Et c’est à qu’on retrouve, intact, l’étonnement légèrement angoissé du petit garçon qu’il n’a jamais cessé d’être devant le monde, celui des humains comme celui de la nature : tout ce qui est au départ familier, normal et rassurant peut devenir disproportionné, caricatural et menaçant sans qu’on sache totalement pourquoi. Certes, le temps est dans cette affaire le personnage principal, mais les grands espaces et la liberté qu’ils promettent favorisent aussi l’anonymat, l’indifférence aux autres et le repli de chacun sur sa différence. Il y a beaucoup de pudeur et d’autodérision dans le regard acéré que Capote apprend, à partir de De Sang-froid, à poser sur le monde.

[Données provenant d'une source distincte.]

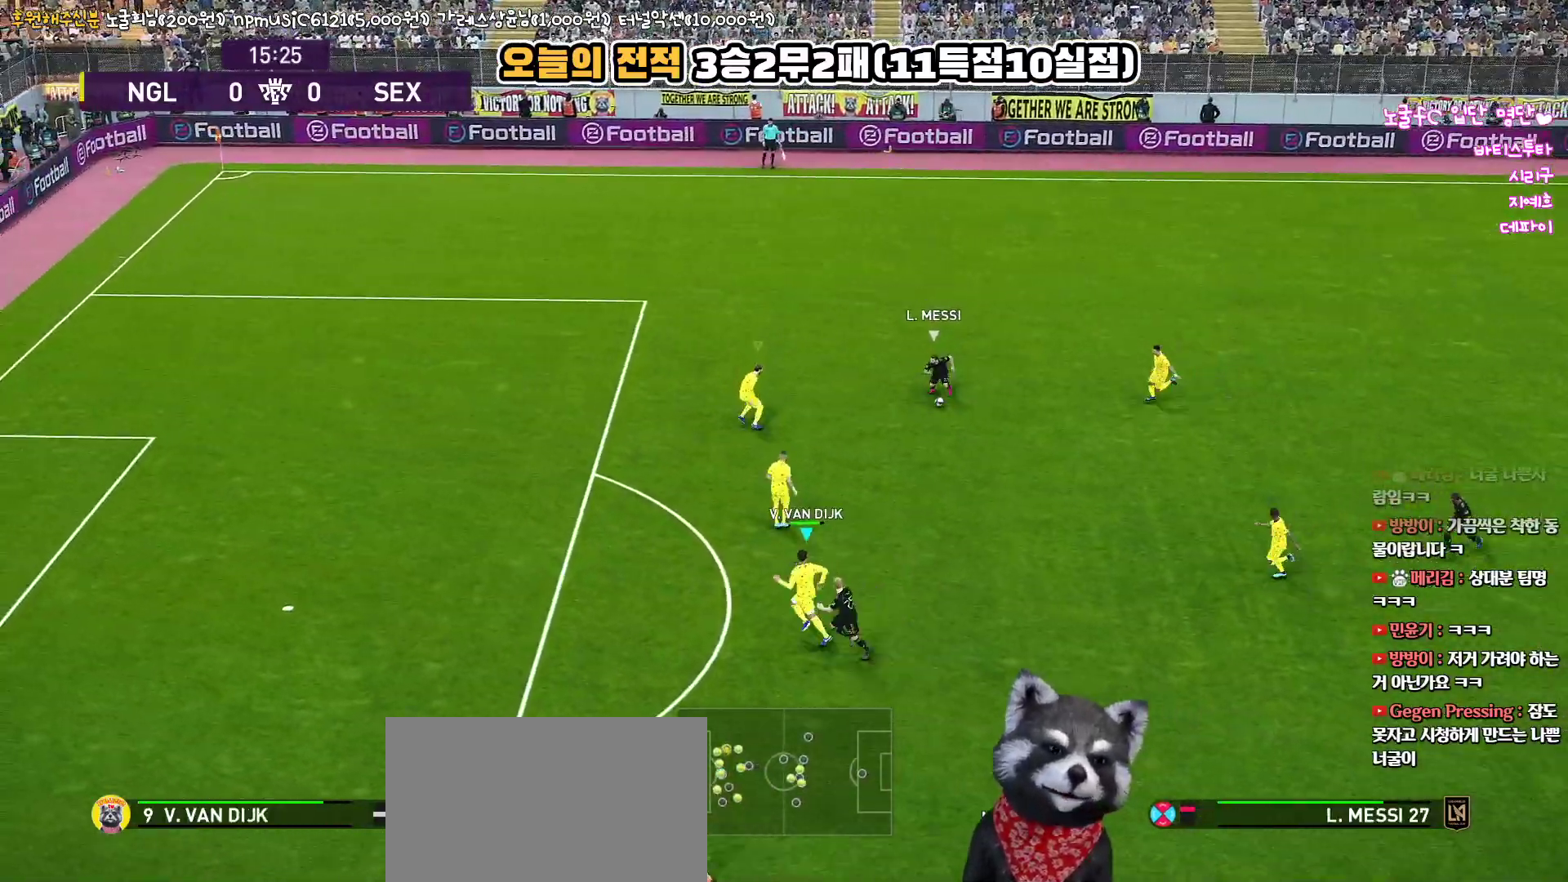
{"buttons": ["SQUARE", "R1", "R2"], "left_stick": "left", "right_stick": "center", "events": []}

Il n’est pas sorti indemne de cette expérience. Riche et même adulé, certes : son livre fut un triomphe, avec d’énormes tirages, des traductions en plusieurs langues, des adaptations cinématographiques. L’Amérique profonde avait cessé d’être un mot pour devenir une réalité humaine et sociale ployant sous le poids de ses contradictions. Mais Capote ne retrouva plus jamais son équilibre ni sa sérénité. Jusqu’à sa mort en 1984, il mena une vie mondaine intense, écrivit de nombreux courts récits dont certains sont regroupés dans Musique pour caméléons (1980), lequel contient un autre roman vérité, Cercueils sur mesure, où l’auteur parle à la première personne. Mais il se montrera incapable de produire la « fresque proustienne » qu’il ambitionnait, n’en laissant que trois chapitres publiés après sa mort sous le titre Prières exaucées, peut-être son livre le plus drôle et le plus dérangeant.
On a beaucoup glosé sur la « mythomanie » de Truman Capote. Elle existe sans doute, mais elle est beaucoup plus limitée qu’on ne l’a dit. Et il faudrait plutôt admirer la probité avec laquelle, dans De Sang-froid, il s’efface devant son enquête, restituant scrupuleusement la parole de chacun, même quand cette parole est absurde ou choquante, modifiant seulement deux noms de témoins pour des raisons de confidentialité. Que ce mondain excentrique se soit montré capable d’une telle ascèse, jusqu’à y laisser une partie de ses forces, tend à montrer que le clinquant et les paillettes sont parfois ce derrière quoi s’abrite, avec pudeur, une inquiétude profonde et une quête obstinée de sens.